Cell Phone Jokes / Recent Jokes

...a texas prison inmate was caught using a smuggled cell phone...he kept the phone hidden in his rectum with a ring tone that sounded like a fart, so no one noticed...the inmate reported the reception as crappy.

Verizon Wireless has announced plans to offer full-length television shows for customers to watch on their cell phone.

I don’t know about this. Don’t we have a enough trouble driving while on the cell phone already? Now, soon you’ll be in the car, watching an episode of ‘Two and Half Men’ while you run over Two and Half Men.
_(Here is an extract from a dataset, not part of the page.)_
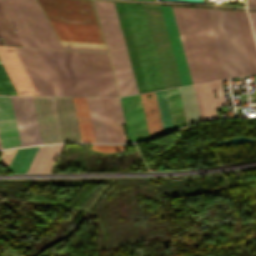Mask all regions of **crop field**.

After rap artist Akon brought a girl on stage during a concert and simulated having sex with her, cell phone giant Verizon pulled its sponsorship of the tour. A company spokesperson said, “If Akon is going to act like he’s screwing his customers, we prefer he do it more subtly, like with surcharges.”

The Bush twins were in an Argentina restaurant when Barbara's purse and cell phone were stolen. The Secret Service is taking a lot of heat for allowing this to happen, but according to one unnamed agent, "Everywhere those girls go, there's trouble." Like father like daughters.

Al-Zarqawi's cell phone apparently had in it some surprises, including the numbers of some senior Iraqi officials.
Also several versions of tetris and a ring-tone of the "Facts of Life" theme song.